COSA SI CHIEDE | Secondo il testo della pagina, in quali giorni e momenti è attivo il servizio di ascolto in emergenza gestito da volontarie? Rispondi con una frase, per favore.

TESTO DELLA PAGINA |
++++
Lo ha detto l’assessora Giuliana Urbelli rinnovando la propria solidarietà alla famiglia mentre, nella seduta consiliare di giovedì 21 luglio, rispondeva all’interrogazione urgente di Caterina Liotti del Pd intitolata “Qual è stato il percorso tra i servizi comunali e sanitari modenesi dei Bernadette Fella, uccisa dall’ex compagno”. Ricordando come la città ha reagito a quell’omicidio anche manifestando lungo le vie del quartiere dove la donna risiedeva, la consigliera ha chiesto se nel caso specifico siano state applicate le procedure indicate dal protocollo operativo della rete comunale contro la violenza sulle donne; se esistano reti informative che permettano ai servizi riuniti nel coordinamento della Rete comunale contro la violenza alle donne di dialogare tra loro e se non si ritenga utile promuovere la creazione di una sezione specializzata del Corpo di Polizia municipale con competenze specifiche”.

L’assessora ha ribadito l’importanza del Protocollo elaborato nel 2007 in cui si indicano le azioni da intraprendere i soggetti preposti ad attuarle; il ruolo del Comune di coordinamento della Rete per contrastare la violenza contro le donne; il Tavolo tecnico che attraverso il confronto tra operatori e volontari ha elaborato i protocolli operativi per la gestione delle emergenze approvati nel 2014. E ha ricordato che negli ultimi mesi, il Comune ha affinato buone prassi e  strumenti metodologici per l’accoglienza e si sono sperimentate altre forme di ospitalità (alberghi, appartamenti protetti e segreti gestiti in convenzione dalla Casa delle Donne). “I collocamenti – ha sottolineato Urbelli - avvengono tramite segnalazioni del Pronto soccorso o delle forze dell’ordine, generalmente nelle ore notturne e nei festivi. C’è la necessità di garantire alla donna, che se è mamma si allontana spesso con i figli, un ambiente adeguato dove trovare protezione e poter riflettere sul passato e sulle scelte da fare. Si è posto quindi il tema non solo di reperire strutture adeguate ma anche di garantire sostegno per consentire alla donna di iniziare subito un percorso di riflessione accompagnata da personale e volontari formati. Pertanto venerdì pomeriggio, sabato e nelle festività è attivo un servizio di ascolto in emergenza gestito da volontarie. Nonostante tutto il lavoro svolto sul piano pubblico e associativo, le forme di violenza agite all’interno della famiglia, restano spesso nell’area grigia della non evidenza da cui escono solo in casi estremi”.
++++
MATERIALE FORNITO |
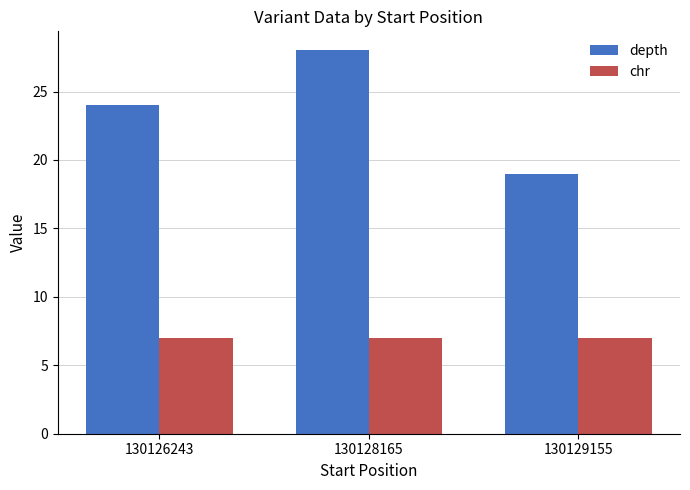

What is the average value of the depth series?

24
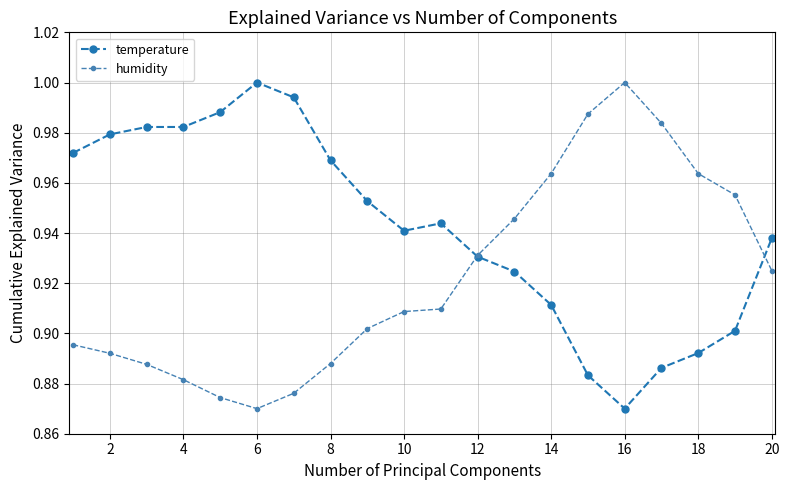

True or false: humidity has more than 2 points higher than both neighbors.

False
++++
RISPOSTA SCRITTA | Il servizio è attivo il venerdì pomeriggio, il sabato e nelle festività.